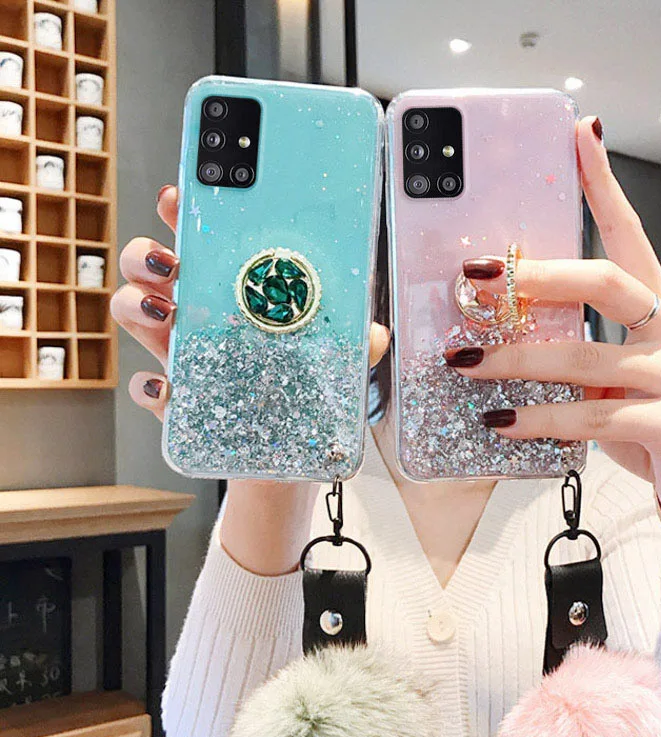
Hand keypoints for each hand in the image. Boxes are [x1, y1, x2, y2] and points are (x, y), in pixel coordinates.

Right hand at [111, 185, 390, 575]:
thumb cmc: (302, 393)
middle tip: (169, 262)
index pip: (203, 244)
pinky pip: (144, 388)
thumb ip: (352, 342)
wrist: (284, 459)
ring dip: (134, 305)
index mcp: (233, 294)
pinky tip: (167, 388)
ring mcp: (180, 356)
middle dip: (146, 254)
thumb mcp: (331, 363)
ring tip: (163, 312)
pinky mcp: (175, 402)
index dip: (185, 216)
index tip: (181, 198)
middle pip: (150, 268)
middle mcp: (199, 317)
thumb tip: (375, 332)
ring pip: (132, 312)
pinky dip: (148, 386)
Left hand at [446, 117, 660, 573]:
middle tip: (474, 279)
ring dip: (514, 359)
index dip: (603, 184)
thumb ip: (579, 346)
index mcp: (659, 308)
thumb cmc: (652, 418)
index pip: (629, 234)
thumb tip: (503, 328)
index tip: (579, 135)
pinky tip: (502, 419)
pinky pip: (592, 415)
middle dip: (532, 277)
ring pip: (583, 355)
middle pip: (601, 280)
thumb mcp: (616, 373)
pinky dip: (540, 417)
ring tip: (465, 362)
_____
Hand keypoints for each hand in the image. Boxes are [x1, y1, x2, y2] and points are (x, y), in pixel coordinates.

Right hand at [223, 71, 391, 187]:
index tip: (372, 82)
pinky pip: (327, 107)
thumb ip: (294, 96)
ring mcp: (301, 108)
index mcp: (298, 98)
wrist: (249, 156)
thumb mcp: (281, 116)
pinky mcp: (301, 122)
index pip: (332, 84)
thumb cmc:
_____
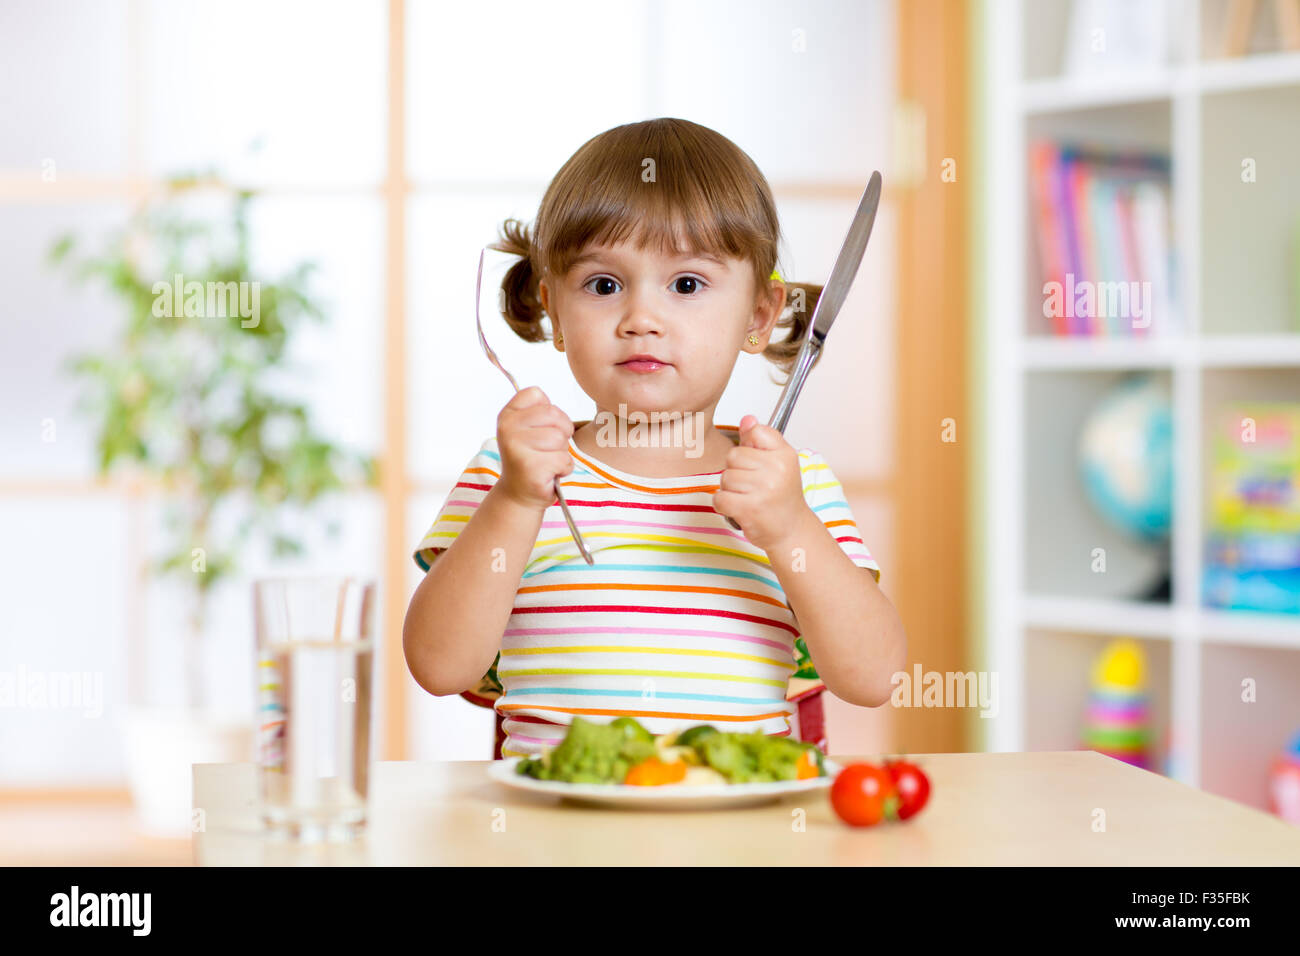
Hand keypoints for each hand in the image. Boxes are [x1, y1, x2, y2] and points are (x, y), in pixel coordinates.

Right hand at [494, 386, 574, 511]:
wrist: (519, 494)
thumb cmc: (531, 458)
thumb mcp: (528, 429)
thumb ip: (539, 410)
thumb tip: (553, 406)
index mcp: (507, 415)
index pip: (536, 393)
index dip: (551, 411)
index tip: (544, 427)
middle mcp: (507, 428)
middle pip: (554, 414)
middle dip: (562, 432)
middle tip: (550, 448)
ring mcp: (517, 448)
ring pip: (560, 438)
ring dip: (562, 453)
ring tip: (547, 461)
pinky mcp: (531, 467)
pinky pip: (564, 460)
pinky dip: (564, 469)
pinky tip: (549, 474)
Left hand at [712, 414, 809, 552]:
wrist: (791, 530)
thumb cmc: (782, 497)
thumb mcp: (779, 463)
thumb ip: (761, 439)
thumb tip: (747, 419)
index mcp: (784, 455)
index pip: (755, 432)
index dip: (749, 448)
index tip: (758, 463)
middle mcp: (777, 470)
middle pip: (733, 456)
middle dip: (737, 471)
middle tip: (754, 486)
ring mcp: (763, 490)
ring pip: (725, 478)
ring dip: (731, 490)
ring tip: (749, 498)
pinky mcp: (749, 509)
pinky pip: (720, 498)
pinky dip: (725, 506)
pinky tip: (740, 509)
_____
**WHAT NEEDS TO BE DONE:**
Set down precisely the lines above between the line holding "middle mcp: (777, 470)" and the line holding "pinky tip: (740, 509)", inclusive, and nothing beyond them.

**WRITTEN REPLY:**
middle mcp: (777, 470)
middle pip: (733, 456)
middle dip: (737, 471)
middle tip: (754, 486)
ring mcp: (763, 490)
ring pip: (725, 478)
ring dip: (731, 490)
ring tip: (749, 498)
pinky mcp: (749, 509)
pinky pip: (720, 498)
pinky dip: (725, 506)
pinky tip: (740, 509)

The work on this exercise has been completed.